- Founder: Thomas C. Sharp
- Founded: July 1841
- Dissolved: June 1844
- Ideology: Anti-Mormonism

= Anti-Mormon Party (Illinois) =

The Anti-Mormon Party was a short-lived political party in Illinois in the early 1840s that espoused anti-Mormonism. The party was formed in Hancock County to oppose the political power Joseph Smith held in Nauvoo, Illinois, as the mayor of the city, head of the Nauvoo Legion, and prophet to the city's Latter Day Saint residents.

The party was organized in July 1841 by Thomas C. Sharp, editor of the Warsaw Signal. The June 23 edition of the Warsaw Signal printed a report that delegates had been elected to the "Anti-Mormon Convention" that was to be held on June 28. The meeting also resolved "[t]hat it is expedient to hold a county convention, for the purpose of nominating candidates for the offices of School and County Commissioners, in opposition to Mormon influence and dictation."
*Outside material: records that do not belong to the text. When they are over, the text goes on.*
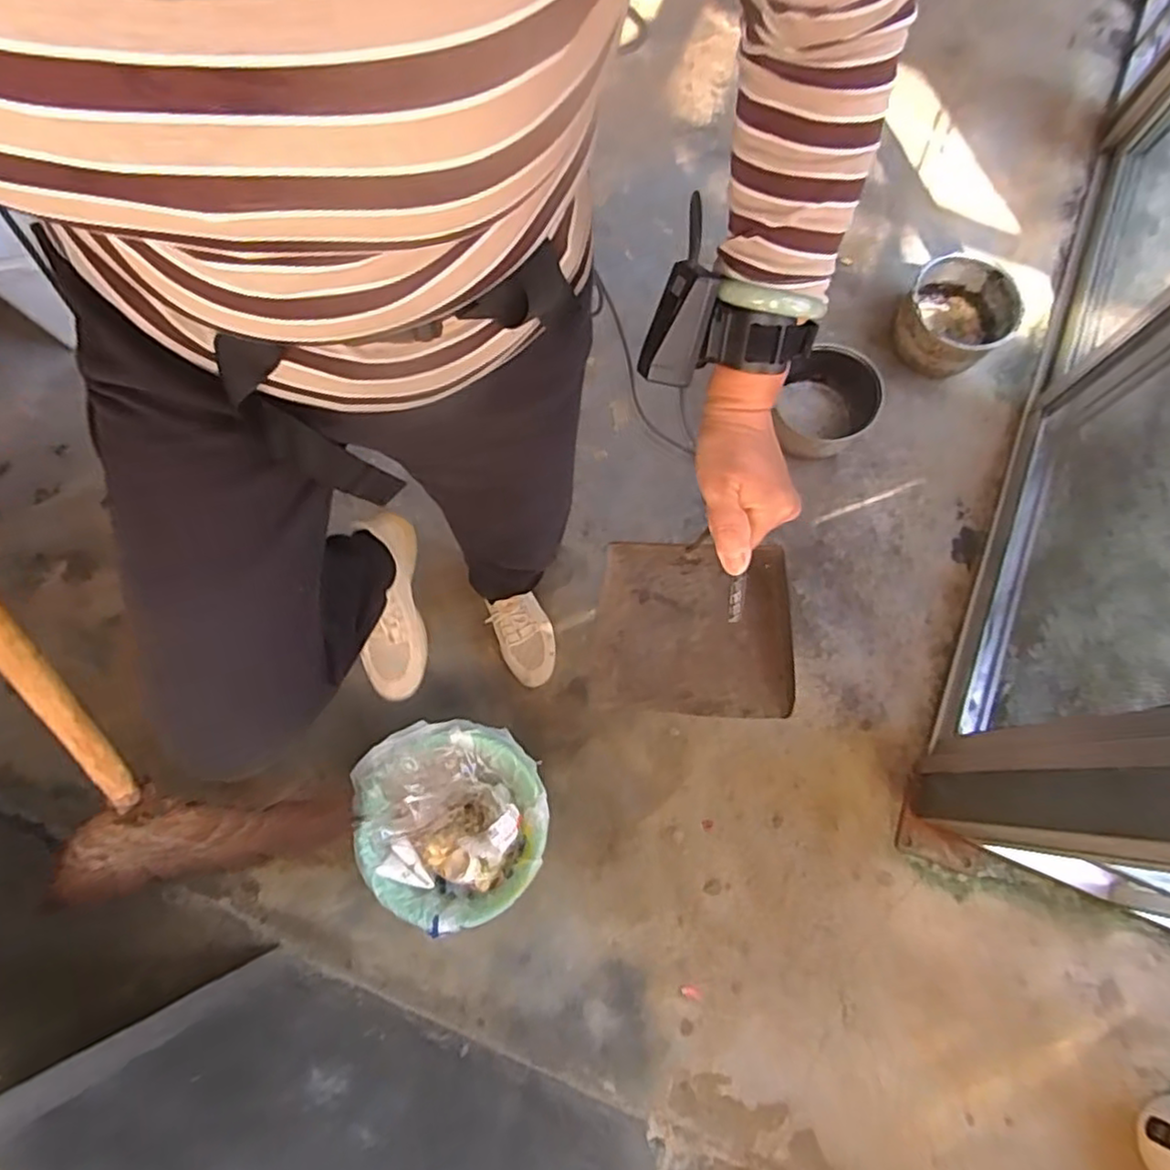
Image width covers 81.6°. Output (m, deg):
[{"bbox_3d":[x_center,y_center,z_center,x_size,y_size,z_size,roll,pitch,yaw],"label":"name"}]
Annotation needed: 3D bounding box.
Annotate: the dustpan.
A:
[{"bbox_3d":[0.158,0.058,0.961,0.271,0.082,0.229,4,74,1],"label":"dustpan"}]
In 1841, the party nominated Richard Wilton for Hancock County School Commissioner and Robert Miller for County Commissioner. Neither candidate was elected in the August 1841 elections. By 1844, the party was being referred to as the "Central Anti-Mormon Committee" of Hancock County; the committee was led by Sharp, William N. Grover, and Henry Stephens.
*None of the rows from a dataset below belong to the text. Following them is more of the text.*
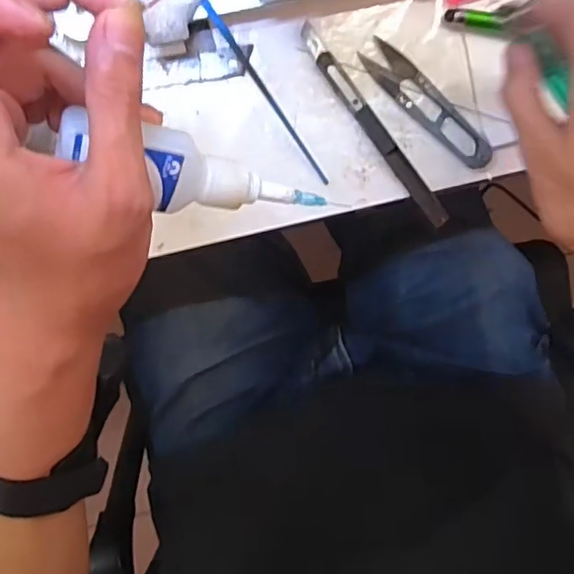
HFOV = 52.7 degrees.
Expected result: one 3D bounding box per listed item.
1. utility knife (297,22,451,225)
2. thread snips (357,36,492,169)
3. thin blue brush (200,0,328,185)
[{"bbox_3d":[0.055,-0.099,0.360,0.012,0.006,0.147,-38,101,3],"label":"utility knife"},{"bbox_3d":[0.088,-0.112,0.362,0.102,0.005,0.023,43,94,-11],"label":"thread snips"},{"bbox_3d":[-0.022,-0.127,0.337,0.009,0.012,0.162,-37,114,2],"label":"thin blue brush"}]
The party continued its existence until it gradually died out after June 1844, when Joseph Smith was killed by an armed mob and the majority of Latter Day Saints subsequently made it known that they intended on leaving Illinois. The five men who were tried and acquitted of murdering Smith—Sharp, Grover, Mark Aldrich, Jacob C. Davis, and Levi Williams—were all members of the Anti-Mormon Party.